A series of one-off commissions illustrate this well. For the Four Seasons in New York, which opened in 2018 at its new East 49th location, he established a grid of lighting that could change in density and layering, to work differently across the restaurant’s various zones – entrance, bar, restaurant. “Isay Weinfeld, who created the interior, had never given away the lighting design before,” says Anastassiades. “It was a very ambitious project, we worked on it for a year.”
For the tables, he designed a rechargeable lamp called ‘Last Order’ which diffuses light through its solid crystal base. And though the restaurant itself did not last long (the grandeur of the Philip Johnson original, designed in 1959 proved a hard act to follow), Flos picked up the table lamp design and it is now a production piece.
In 2016, Garance Primat, heir to the Schlumberger fortune, asked Michael to find a lighting solution for two rooms at her magical elite-hotel chateau of Domaine des Etangs in the Aquitaine. For the 19th century oval salon, he created a giant egg in pale-gold mouth-blown Murano glass; and another the size of a real ostrich egg for a second room. While they suffuse light at night, during the day both become exquisite pieces of sculpture, their satiny surfaces delicately reflecting any available light.
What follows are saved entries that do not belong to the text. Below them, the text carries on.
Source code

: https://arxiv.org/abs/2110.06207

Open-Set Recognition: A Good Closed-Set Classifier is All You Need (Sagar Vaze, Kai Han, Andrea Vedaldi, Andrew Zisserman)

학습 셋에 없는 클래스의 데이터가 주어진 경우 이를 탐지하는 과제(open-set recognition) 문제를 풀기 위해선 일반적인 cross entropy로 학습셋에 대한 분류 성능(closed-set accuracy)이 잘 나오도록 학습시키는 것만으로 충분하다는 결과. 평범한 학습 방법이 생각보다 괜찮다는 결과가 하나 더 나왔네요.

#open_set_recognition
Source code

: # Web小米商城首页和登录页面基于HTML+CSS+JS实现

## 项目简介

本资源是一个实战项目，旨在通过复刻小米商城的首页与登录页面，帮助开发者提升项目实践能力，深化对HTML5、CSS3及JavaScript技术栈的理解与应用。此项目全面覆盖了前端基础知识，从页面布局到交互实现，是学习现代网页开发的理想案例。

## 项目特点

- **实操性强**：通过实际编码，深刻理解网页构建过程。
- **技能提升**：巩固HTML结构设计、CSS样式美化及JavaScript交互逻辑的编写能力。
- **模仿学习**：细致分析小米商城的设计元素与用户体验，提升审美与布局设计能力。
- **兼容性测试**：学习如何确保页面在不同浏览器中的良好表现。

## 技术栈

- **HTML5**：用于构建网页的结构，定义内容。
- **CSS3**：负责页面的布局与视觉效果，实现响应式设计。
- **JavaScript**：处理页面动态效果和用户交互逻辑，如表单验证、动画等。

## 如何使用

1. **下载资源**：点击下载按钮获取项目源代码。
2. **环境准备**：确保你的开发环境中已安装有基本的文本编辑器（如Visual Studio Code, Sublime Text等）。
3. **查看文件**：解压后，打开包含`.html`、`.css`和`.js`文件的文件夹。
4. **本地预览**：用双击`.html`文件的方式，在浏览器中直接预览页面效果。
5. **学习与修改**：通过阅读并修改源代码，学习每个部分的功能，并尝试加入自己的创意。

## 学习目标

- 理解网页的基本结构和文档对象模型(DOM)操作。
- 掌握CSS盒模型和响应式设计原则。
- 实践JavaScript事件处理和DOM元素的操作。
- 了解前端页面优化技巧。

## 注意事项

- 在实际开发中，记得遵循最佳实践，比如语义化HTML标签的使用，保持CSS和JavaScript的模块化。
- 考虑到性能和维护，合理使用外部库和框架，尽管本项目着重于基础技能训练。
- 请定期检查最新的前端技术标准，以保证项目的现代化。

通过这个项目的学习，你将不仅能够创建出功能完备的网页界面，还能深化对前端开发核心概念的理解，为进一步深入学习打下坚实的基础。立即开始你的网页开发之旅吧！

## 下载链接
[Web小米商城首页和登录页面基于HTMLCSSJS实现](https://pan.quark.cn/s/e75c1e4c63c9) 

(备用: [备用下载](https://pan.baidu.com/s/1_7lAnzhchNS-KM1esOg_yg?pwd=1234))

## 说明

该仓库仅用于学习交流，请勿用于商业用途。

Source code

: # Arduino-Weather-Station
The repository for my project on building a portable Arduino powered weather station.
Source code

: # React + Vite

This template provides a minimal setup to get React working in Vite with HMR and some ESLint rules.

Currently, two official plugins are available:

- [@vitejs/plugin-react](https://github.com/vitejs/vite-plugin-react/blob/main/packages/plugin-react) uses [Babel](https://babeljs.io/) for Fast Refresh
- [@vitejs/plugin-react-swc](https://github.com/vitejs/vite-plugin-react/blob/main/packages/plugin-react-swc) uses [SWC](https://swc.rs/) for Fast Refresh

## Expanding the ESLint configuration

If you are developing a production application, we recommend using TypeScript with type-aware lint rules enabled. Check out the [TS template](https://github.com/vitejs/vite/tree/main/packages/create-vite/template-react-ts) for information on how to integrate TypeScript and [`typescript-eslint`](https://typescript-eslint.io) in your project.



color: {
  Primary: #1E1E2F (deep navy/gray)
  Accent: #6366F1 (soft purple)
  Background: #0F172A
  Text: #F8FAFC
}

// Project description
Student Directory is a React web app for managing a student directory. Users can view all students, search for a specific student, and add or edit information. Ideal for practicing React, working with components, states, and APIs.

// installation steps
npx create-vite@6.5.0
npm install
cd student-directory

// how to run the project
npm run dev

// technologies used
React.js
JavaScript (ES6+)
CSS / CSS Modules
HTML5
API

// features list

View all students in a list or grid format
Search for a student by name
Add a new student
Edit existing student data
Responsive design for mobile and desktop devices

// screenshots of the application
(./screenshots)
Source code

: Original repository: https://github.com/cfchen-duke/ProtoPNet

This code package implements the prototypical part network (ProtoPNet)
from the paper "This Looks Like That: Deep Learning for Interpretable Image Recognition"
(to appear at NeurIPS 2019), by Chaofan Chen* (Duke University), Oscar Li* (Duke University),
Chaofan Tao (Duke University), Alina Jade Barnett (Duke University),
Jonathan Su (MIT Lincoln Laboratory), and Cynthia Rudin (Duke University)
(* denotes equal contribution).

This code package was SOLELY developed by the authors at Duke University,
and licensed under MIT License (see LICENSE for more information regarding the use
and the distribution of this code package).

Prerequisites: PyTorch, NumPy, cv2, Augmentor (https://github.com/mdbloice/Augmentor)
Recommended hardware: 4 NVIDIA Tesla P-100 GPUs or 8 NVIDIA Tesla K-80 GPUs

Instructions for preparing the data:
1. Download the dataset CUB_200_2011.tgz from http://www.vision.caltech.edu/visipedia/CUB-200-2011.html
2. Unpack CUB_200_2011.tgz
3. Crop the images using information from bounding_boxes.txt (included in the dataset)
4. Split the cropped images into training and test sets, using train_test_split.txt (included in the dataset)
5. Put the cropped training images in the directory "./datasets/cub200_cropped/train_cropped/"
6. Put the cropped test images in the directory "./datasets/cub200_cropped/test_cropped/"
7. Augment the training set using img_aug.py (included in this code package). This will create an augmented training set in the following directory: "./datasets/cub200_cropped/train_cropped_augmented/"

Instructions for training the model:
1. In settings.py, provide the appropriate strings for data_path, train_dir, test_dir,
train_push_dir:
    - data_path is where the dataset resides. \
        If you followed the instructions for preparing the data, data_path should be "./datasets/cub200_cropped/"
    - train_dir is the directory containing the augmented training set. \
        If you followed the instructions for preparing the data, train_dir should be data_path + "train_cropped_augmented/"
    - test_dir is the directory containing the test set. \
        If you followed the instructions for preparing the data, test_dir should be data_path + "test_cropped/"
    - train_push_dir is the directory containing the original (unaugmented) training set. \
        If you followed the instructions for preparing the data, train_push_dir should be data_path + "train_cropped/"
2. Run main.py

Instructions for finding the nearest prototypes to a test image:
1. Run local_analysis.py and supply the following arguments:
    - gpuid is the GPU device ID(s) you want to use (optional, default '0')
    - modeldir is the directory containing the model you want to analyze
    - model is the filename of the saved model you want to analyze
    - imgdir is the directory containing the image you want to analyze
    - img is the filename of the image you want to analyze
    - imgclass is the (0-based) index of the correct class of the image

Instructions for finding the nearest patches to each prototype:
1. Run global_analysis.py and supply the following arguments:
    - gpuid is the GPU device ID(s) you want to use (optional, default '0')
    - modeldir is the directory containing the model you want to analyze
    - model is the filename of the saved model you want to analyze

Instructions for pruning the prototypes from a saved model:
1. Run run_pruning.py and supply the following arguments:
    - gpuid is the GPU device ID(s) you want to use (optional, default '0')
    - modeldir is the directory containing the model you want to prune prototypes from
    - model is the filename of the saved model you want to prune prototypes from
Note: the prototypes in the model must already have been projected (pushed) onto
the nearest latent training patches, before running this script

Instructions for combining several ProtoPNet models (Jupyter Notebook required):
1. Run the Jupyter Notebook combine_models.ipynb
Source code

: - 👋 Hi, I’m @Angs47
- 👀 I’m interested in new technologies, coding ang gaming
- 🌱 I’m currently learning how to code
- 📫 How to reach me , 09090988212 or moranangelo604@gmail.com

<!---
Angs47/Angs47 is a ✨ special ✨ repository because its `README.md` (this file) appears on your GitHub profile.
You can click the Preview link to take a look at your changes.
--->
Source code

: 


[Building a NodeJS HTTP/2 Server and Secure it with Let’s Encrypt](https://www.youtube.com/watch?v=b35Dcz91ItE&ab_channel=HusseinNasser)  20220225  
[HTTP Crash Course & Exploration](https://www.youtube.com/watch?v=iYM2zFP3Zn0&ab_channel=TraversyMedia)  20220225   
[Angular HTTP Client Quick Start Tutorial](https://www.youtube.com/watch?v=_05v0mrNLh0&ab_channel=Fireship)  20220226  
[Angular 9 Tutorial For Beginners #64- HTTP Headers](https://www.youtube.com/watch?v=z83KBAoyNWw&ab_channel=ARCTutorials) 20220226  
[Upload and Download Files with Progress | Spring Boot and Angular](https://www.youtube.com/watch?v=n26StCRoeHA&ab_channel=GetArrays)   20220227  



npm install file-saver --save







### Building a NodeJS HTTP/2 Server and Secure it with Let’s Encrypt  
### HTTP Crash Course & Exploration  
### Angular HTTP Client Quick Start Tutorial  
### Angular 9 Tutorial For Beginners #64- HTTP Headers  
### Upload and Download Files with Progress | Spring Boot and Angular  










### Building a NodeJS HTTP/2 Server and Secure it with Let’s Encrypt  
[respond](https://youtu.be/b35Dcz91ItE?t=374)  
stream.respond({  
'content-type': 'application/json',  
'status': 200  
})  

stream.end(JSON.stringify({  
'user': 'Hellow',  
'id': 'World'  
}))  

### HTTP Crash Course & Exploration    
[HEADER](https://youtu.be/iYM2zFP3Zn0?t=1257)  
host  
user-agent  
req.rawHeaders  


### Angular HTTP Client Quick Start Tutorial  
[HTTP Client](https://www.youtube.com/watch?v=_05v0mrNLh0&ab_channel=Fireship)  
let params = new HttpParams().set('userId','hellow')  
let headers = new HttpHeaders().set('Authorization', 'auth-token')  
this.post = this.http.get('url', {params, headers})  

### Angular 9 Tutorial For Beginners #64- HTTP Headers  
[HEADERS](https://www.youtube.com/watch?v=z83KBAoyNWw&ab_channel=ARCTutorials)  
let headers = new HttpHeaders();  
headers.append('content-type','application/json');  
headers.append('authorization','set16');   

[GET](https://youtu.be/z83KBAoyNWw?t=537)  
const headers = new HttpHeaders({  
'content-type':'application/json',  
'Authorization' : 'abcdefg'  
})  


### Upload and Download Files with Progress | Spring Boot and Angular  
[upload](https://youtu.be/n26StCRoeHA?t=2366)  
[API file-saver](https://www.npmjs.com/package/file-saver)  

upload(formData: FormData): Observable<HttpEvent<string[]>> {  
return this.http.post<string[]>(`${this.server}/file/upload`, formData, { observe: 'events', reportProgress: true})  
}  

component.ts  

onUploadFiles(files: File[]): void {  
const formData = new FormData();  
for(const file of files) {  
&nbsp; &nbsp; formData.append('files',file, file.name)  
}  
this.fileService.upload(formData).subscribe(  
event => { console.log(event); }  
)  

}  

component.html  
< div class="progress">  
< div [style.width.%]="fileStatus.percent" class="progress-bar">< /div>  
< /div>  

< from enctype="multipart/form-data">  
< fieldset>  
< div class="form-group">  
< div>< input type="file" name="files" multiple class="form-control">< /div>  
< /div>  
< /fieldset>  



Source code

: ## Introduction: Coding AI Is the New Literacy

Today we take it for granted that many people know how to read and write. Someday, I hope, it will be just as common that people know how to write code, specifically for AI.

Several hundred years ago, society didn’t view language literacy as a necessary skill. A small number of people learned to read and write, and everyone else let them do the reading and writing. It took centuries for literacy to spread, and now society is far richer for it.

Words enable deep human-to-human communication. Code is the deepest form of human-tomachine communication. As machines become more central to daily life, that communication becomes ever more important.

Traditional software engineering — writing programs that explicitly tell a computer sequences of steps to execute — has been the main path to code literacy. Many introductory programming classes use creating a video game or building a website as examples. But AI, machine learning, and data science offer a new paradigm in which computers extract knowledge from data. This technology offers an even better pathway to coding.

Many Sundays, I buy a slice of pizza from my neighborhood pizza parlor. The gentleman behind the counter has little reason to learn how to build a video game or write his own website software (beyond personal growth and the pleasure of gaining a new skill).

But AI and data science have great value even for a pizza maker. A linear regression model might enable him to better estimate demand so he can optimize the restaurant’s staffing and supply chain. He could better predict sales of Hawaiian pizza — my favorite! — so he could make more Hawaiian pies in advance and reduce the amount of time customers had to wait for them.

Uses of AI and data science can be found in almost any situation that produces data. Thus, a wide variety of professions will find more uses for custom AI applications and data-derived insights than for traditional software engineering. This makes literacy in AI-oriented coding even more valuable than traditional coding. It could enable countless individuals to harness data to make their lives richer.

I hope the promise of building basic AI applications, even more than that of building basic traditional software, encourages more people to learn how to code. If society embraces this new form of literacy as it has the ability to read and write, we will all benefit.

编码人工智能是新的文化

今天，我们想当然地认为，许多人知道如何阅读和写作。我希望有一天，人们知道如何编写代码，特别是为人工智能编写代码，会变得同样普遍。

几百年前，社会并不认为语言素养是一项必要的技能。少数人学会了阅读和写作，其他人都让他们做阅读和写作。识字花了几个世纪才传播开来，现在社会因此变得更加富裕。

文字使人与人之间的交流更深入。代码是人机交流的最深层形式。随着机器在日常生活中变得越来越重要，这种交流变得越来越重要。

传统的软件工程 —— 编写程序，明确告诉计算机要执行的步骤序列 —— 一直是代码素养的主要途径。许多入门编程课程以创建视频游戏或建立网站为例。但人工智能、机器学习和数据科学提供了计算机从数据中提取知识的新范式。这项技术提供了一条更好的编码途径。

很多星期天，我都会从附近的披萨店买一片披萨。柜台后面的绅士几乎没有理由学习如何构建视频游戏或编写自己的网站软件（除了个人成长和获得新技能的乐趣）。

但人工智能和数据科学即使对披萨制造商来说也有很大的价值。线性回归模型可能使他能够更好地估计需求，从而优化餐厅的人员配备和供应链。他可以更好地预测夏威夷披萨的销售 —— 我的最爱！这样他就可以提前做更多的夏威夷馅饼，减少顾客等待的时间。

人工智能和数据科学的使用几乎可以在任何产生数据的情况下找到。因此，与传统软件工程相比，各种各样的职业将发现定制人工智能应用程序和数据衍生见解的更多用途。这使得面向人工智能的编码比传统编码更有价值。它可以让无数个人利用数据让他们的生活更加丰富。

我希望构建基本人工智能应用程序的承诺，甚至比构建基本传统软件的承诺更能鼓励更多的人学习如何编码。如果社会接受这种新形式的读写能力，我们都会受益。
A stunning five point star, originally created for Brioni two years ago has now found a home in the foyer of London’s Vogue House. And visitors to Erdem’s flagship store in Mayfair will find a four metre version of the ‘Mobile Chandelier’ family – an architectural intervention that connects the two retail floors of the town house as it drops down the elegant stairwell.
While Anastassiades’s year hasn’t been any less strange than anyone else’s, it has certainly been busy. Private commissions in the Hamptons, New York and Berlin of a previously unseen scale have come into the studio, and thanks to the fact that five years ago he bought out the warehouse in Birmingham which had been doing the assembly for his own pieces, he has been able to fulfil them. “The owner retired and we took a drastic decision to bring everything in-house. Now we’re responsible for our errors, and our successes,” he says. There is more work on the table for Flos, and two exhibitions are pending.
One is of his own work at the ICA in Milan, which is slated for September. Another is a show that he is curating for the MAK in Vienna, of pieces taken from the biggest private collection of Wiener Werkstatte works, which should open in October. “Just before lockdown last March, I’d got into a really good place where I could focus more on the creative side of things,” he says, “and I’m hoping to go back to that. I don’t want the business to grow any more. I just want to do less, better.”